Collected data entries
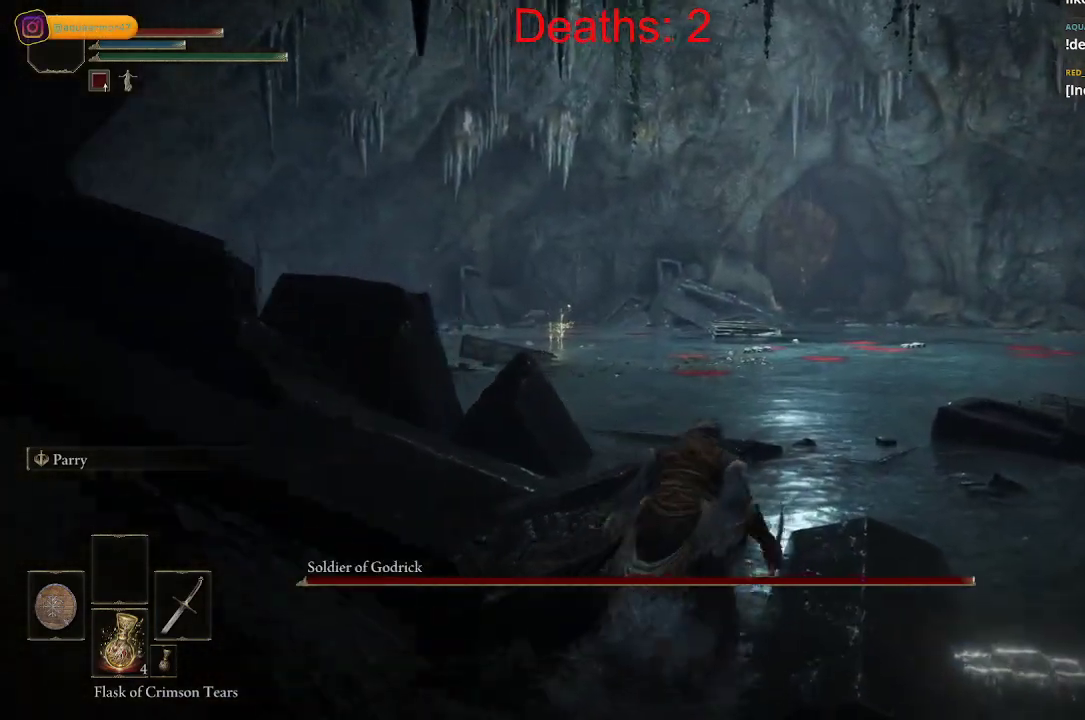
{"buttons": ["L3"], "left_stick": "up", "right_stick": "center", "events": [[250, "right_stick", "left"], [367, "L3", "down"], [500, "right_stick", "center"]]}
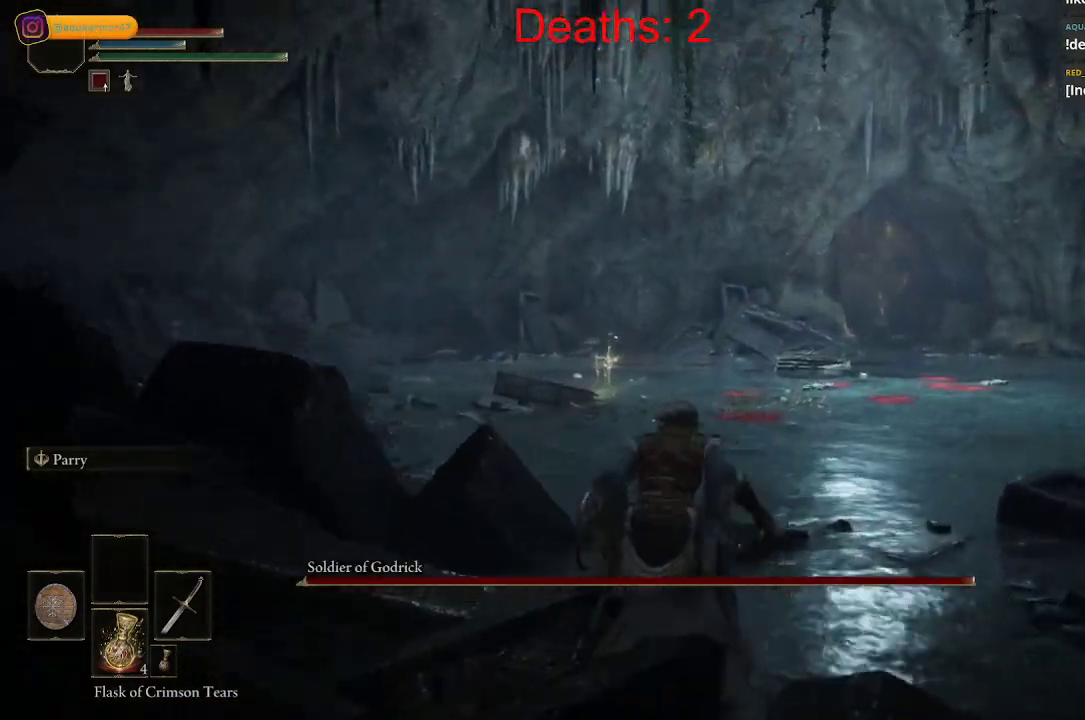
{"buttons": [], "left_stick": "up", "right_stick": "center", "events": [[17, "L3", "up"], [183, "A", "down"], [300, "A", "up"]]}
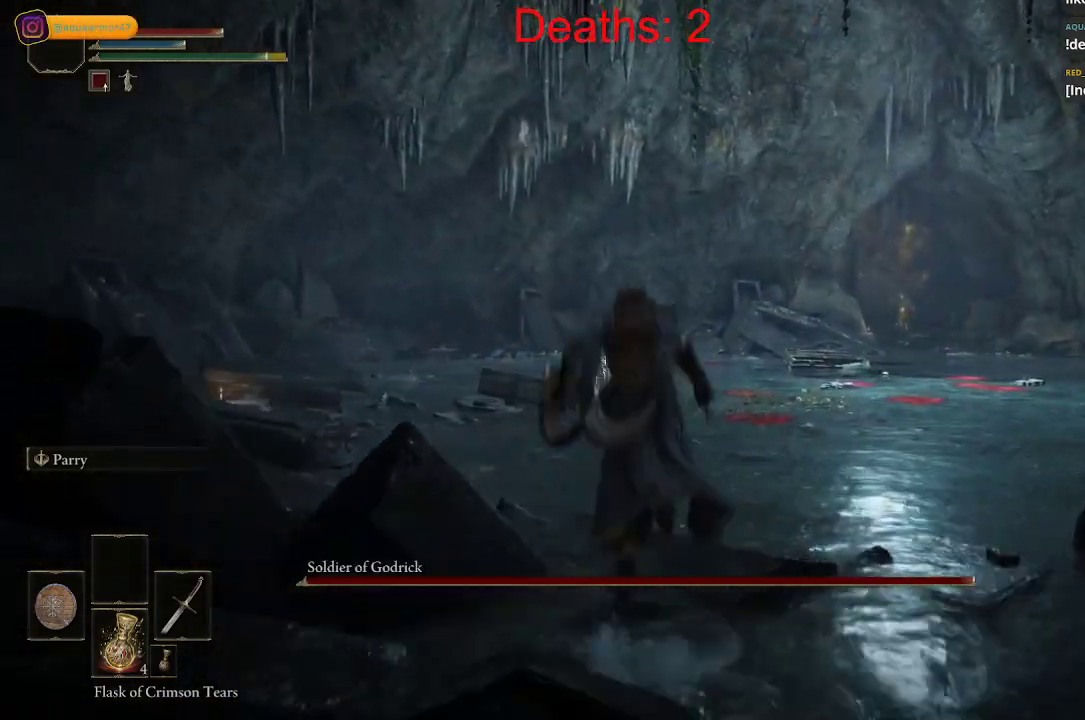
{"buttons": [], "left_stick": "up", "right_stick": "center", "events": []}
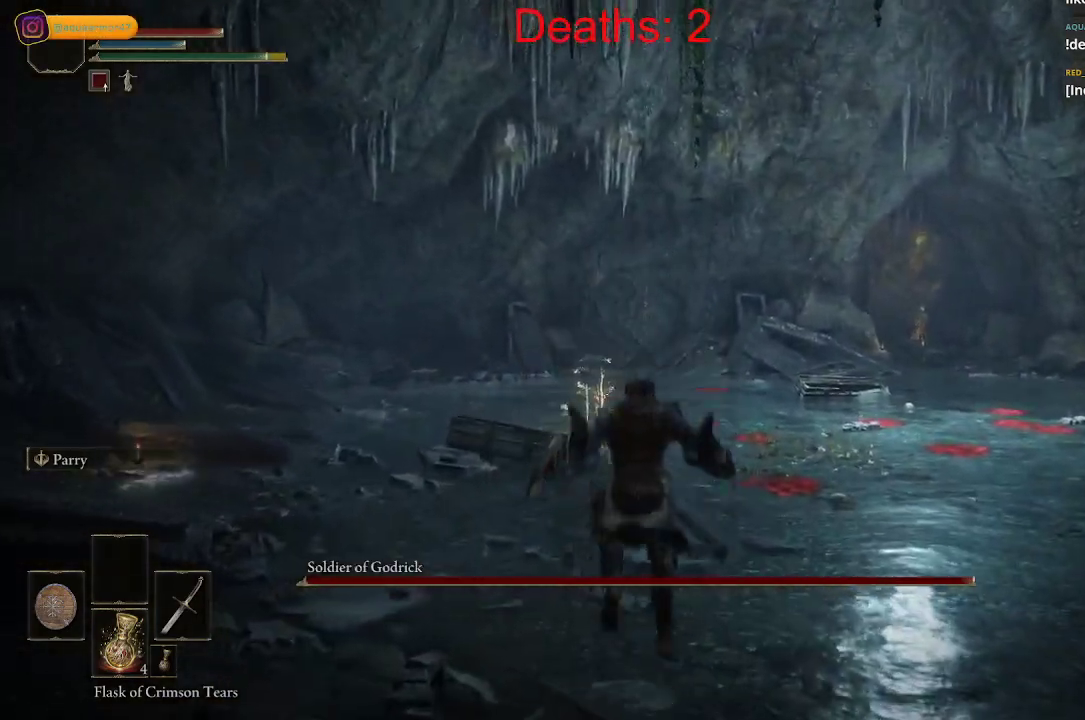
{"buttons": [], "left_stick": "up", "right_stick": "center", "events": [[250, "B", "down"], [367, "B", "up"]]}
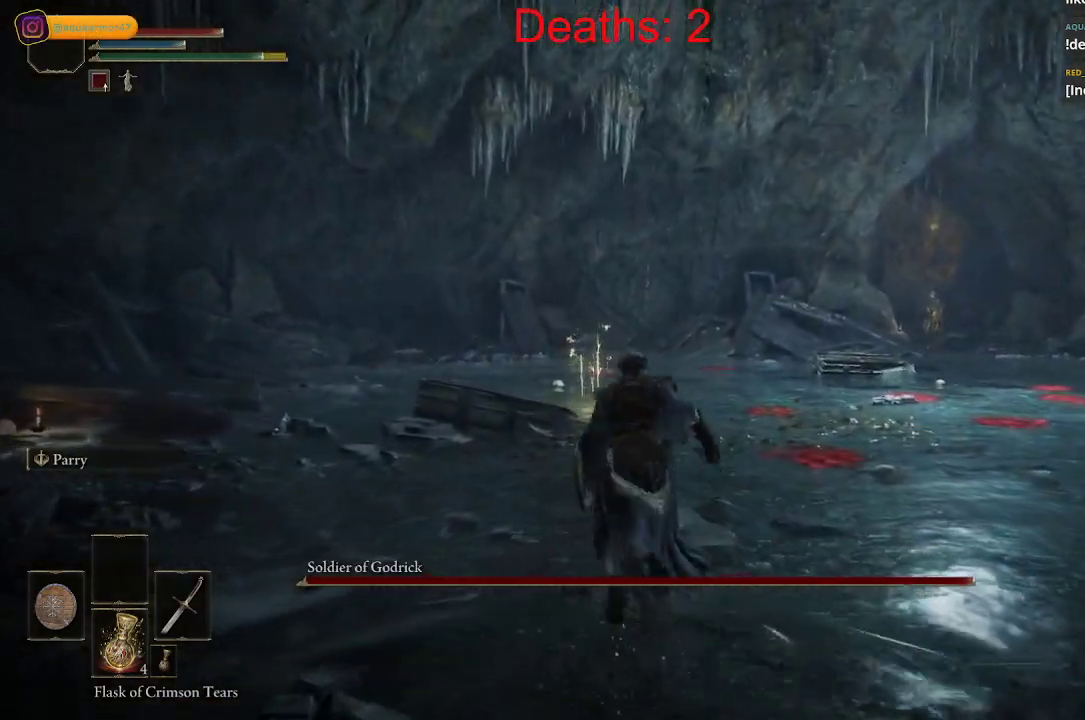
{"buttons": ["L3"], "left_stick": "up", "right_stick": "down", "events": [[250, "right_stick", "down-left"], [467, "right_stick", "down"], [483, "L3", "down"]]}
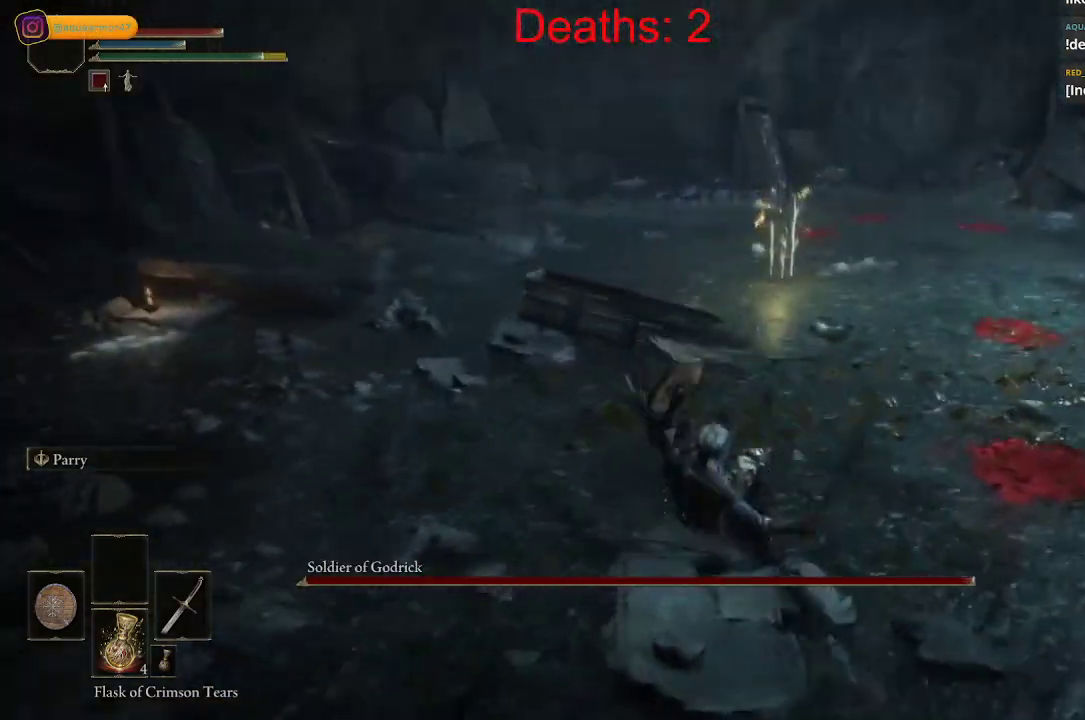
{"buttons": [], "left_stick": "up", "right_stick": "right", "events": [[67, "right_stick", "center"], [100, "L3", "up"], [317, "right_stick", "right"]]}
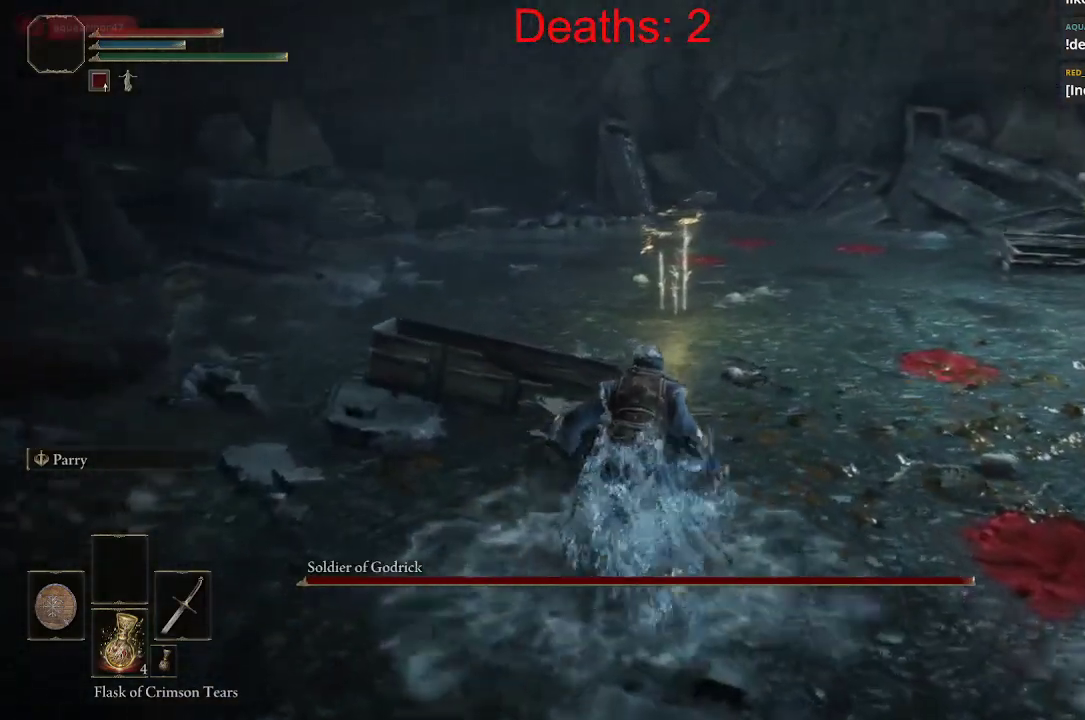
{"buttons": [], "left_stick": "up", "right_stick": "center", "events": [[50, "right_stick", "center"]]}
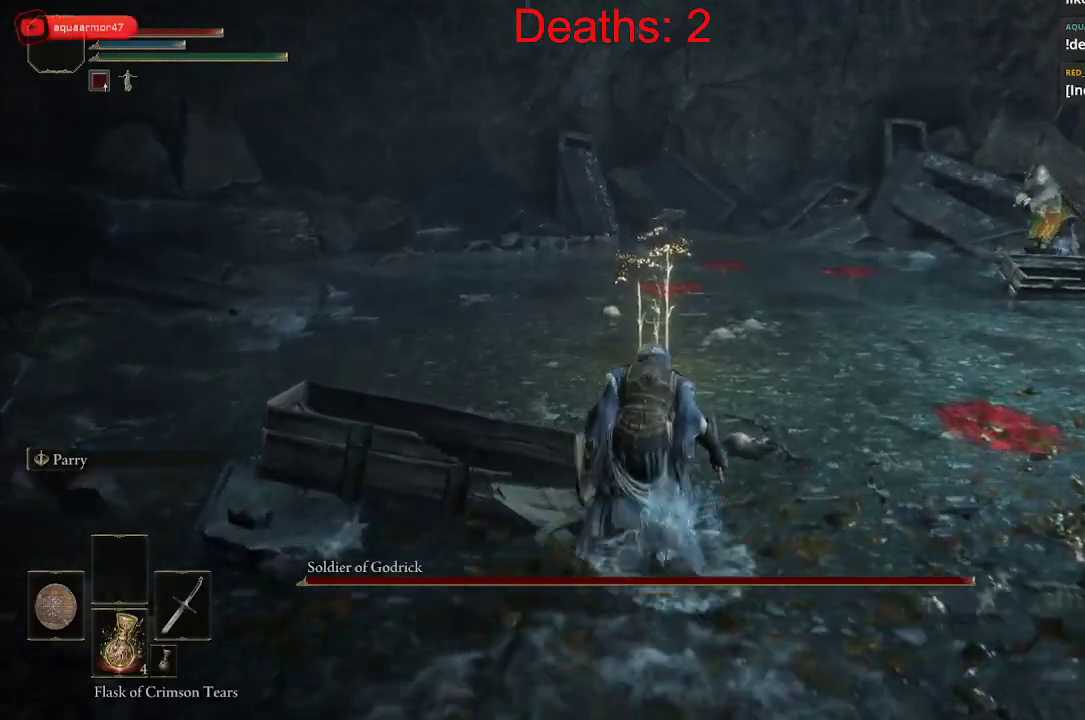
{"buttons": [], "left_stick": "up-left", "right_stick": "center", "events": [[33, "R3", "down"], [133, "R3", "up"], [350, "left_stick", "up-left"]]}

**Task item**
Could you return each entry word for word, with the images omitted?

**Written response**
{"buttons": ["L3"], "left_stick": "up", "right_stick": "center", "events": [[250, "right_stick", "left"], [367, "L3", "down"], [500, "right_stick", "center"]]}
{"buttons": [], "left_stick": "up", "right_stick": "center", "events": [[17, "L3", "up"], [183, "A", "down"], [300, "A", "up"]]}
{"buttons": [], "left_stick": "up", "right_stick": "center", "events": []}
{"buttons": [], "left_stick": "up", "right_stick": "center", "events": [[250, "B", "down"], [367, "B", "up"]]}
{"buttons": ["L3"], "left_stick": "up", "right_stick": "down", "events": [[250, "right_stick", "down-left"], [467, "right_stick", "down"], [483, "L3", "down"]]}
{"buttons": [], "left_stick": "up", "right_stick": "right", "events": [[67, "right_stick", "center"], [100, "L3", "up"], [317, "right_stick", "right"]]}
{"buttons": [], "left_stick": "up", "right_stick": "center", "events": [[50, "right_stick", "center"]]}
{"buttons": [], "left_stick": "up-left", "right_stick": "center", "events": [[33, "R3", "down"], [133, "R3", "up"], [350, "left_stick", "up-left"]]}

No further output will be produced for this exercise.